• [WHAT YOU WILL DO] Read the lines of the data below and retrieve those with "held".

[Saved data entries]
------------------------------------

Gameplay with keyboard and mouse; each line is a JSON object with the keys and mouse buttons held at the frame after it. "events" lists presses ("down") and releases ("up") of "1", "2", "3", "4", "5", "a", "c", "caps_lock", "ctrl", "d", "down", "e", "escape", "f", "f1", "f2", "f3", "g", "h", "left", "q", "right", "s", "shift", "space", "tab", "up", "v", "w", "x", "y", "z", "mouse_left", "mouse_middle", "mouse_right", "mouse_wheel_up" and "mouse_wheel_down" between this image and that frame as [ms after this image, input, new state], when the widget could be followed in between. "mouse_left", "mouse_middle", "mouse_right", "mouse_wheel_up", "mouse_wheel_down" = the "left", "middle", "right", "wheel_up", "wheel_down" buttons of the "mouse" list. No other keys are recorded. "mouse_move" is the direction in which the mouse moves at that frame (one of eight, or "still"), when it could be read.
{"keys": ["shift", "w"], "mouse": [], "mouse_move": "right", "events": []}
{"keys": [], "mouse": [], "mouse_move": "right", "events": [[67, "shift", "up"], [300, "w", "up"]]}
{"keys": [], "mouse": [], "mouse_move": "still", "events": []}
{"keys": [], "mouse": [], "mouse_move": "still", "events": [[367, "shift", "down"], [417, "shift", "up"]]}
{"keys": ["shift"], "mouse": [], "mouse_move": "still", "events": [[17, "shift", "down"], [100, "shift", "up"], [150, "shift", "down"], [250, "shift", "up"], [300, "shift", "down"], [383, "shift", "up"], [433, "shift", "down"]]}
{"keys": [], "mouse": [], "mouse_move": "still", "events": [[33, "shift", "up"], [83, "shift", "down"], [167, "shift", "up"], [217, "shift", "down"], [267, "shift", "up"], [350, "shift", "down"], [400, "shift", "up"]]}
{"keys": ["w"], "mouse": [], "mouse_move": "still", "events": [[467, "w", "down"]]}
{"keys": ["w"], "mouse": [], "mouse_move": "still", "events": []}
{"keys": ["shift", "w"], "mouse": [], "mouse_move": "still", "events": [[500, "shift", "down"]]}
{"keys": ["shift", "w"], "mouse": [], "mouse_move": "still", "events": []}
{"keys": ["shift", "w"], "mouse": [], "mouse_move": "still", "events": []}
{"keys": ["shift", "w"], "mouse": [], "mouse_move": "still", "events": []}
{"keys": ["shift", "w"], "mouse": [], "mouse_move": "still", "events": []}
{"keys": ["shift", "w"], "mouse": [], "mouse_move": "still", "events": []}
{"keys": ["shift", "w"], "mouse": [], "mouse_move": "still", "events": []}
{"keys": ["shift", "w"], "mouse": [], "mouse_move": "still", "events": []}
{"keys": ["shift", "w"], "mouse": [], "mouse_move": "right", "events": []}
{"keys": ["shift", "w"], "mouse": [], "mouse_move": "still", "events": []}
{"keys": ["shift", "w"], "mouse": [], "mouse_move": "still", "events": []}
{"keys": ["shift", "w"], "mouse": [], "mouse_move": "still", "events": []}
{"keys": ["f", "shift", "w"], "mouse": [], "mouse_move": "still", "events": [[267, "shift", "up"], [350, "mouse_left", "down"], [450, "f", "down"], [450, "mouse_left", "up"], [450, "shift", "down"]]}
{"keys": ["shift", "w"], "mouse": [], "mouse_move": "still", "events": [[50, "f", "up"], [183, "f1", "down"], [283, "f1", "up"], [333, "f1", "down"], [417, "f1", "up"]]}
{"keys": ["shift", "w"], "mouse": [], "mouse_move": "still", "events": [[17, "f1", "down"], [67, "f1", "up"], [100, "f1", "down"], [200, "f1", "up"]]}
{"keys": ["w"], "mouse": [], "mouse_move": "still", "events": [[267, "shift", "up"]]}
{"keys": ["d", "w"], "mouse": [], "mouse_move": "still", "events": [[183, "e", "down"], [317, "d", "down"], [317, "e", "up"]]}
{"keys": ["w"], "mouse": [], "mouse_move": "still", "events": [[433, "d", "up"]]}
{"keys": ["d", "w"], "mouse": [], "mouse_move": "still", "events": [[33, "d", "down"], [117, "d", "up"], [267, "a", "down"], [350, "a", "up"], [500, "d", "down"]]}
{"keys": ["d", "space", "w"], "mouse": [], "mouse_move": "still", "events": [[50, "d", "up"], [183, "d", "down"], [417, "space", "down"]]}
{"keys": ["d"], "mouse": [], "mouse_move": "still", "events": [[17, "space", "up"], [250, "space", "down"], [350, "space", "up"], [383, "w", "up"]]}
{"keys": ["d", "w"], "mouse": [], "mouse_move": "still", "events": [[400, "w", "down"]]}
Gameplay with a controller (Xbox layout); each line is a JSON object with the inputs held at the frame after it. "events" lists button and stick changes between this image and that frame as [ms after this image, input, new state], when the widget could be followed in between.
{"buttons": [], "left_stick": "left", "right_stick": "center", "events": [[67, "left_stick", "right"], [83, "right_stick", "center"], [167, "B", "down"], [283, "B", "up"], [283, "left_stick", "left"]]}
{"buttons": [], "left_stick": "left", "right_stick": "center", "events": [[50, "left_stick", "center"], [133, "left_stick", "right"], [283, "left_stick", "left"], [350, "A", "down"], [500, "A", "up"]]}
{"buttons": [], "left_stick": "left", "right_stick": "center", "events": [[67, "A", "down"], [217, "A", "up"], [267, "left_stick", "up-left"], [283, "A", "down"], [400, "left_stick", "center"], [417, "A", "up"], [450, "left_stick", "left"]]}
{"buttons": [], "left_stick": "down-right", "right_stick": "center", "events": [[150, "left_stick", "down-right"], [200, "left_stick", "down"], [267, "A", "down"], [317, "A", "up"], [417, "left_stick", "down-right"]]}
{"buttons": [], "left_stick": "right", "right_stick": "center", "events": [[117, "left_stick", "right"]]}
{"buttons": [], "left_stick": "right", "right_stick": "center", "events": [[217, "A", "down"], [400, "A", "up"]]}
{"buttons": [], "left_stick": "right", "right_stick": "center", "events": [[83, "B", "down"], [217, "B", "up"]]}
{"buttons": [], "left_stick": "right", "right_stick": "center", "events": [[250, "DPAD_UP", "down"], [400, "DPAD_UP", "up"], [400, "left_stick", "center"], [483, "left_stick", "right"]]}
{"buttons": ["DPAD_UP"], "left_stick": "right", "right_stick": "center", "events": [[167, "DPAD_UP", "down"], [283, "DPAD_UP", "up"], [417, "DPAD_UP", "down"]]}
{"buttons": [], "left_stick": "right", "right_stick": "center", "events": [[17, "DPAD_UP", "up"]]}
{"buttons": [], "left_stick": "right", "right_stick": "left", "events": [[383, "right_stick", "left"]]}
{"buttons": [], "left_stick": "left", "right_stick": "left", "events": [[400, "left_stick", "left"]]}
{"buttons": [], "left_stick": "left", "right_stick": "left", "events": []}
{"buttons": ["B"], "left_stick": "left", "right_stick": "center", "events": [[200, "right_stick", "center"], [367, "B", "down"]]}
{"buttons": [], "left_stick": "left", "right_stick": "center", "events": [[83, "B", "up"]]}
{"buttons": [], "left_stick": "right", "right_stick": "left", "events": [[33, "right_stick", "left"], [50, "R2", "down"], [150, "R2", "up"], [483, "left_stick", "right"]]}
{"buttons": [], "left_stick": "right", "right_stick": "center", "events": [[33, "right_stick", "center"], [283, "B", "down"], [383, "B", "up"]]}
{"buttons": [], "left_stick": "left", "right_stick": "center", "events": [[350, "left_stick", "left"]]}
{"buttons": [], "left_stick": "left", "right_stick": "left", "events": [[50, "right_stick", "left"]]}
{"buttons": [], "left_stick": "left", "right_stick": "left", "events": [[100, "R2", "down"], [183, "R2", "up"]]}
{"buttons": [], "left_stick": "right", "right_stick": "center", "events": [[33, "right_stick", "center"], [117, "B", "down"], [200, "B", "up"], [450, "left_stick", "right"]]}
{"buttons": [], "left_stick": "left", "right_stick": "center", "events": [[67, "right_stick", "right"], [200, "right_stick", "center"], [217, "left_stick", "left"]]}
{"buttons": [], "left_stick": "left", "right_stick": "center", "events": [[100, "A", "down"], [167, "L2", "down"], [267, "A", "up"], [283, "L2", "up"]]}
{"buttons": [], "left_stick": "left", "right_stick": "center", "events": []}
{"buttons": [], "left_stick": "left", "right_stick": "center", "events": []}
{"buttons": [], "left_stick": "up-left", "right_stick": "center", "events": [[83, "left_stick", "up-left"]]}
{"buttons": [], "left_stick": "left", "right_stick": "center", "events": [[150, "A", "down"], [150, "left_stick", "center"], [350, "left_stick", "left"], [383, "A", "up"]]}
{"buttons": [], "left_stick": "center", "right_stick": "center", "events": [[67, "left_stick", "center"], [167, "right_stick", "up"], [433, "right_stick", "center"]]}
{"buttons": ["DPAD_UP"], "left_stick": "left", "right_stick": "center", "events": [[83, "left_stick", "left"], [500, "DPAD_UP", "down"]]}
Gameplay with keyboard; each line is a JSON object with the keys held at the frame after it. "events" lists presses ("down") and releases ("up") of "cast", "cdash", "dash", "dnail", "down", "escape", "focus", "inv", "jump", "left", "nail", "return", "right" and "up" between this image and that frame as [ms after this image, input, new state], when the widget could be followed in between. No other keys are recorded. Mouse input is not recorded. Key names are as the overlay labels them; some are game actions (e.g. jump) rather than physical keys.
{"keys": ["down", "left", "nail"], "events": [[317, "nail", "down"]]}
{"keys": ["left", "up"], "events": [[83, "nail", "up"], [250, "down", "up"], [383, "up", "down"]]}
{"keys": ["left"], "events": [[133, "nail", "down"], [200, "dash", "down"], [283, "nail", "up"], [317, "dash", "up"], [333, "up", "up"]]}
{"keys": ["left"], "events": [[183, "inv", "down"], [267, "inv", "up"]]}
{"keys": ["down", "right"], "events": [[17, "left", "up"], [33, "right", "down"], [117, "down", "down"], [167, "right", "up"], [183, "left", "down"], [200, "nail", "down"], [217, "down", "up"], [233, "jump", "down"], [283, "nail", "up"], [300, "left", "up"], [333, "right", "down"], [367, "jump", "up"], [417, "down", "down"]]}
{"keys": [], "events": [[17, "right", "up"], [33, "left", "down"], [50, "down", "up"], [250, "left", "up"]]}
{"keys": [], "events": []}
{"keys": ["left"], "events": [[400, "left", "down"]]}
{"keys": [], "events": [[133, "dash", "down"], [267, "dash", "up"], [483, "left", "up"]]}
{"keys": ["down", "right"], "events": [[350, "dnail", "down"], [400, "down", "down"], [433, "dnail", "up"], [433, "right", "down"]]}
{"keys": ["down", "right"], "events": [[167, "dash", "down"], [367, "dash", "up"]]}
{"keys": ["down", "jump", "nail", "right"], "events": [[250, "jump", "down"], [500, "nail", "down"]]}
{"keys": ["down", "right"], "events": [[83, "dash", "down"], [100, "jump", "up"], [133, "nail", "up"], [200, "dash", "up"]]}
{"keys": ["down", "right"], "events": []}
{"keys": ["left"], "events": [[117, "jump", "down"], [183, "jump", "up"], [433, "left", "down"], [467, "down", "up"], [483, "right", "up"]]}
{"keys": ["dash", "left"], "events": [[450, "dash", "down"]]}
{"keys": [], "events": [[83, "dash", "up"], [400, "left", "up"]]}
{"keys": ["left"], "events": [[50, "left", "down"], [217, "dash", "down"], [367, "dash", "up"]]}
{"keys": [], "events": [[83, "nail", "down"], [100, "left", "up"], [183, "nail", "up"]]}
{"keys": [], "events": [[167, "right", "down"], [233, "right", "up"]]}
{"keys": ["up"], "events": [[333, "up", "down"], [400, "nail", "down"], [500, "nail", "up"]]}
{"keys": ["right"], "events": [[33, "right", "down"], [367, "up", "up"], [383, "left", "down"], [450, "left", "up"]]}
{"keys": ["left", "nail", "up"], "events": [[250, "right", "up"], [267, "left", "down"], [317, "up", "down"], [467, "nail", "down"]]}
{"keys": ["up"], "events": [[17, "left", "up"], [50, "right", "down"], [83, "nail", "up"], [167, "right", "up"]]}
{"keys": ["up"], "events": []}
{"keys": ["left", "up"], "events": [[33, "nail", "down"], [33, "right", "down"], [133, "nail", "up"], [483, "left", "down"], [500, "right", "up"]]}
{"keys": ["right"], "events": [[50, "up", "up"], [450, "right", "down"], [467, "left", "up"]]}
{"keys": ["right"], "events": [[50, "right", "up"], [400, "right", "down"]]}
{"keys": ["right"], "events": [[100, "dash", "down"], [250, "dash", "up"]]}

------------------------------------

• [EXPECTED ANSWER]
Gameplay with keyboard and mouse; each line is a JSON object with the keys and mouse buttons held at the frame after it. "events" lists presses ("down") and releases ("up") of "1", "2", "3", "4", "5", "a", "c", "caps_lock", "ctrl", "d", "down", "e", "escape", "f", "f1", "f2", "f3", "g", "h", "left", "q", "right", "s", "shift", "space", "tab", "up", "v", "w", "x", "y", "z", "mouse_left", "mouse_middle", "mouse_right", "mouse_wheel_up" and "mouse_wheel_down" between this image and that frame as [ms after this image, input, new state], when the widget could be followed in between. "mouse_left", "mouse_middle", "mouse_right", "mouse_wheel_up", "mouse_wheel_down" = the "left", "middle", "right", "wheel_up", "wheel_down" buttons of the "mouse" list. No other keys are recorded. "mouse_move" is the direction in which the mouse moves at that frame (one of eight, or "still"), when it could be read.
Gameplay with a controller (Xbox layout); each line is a JSON object with the inputs held at the frame after it. "events" lists button and stick changes between this image and that frame as [ms after this image, input, new state], when the widget could be followed in between.
Gameplay with keyboard; each line is a JSON object with the keys held at the frame after it. "events" lists presses ("down") and releases ("up") of "cast", "cdash", "dash", "dnail", "down", "escape", "focus", "inv", "jump", "left", "nail", "return", "right" and "up" between this image and that frame as [ms after this image, input, new state], when the widget could be followed in between. No other keys are recorded. Mouse input is not recorded. Key names are as the overlay labels them; some are game actions (e.g. jump) rather than physical keys.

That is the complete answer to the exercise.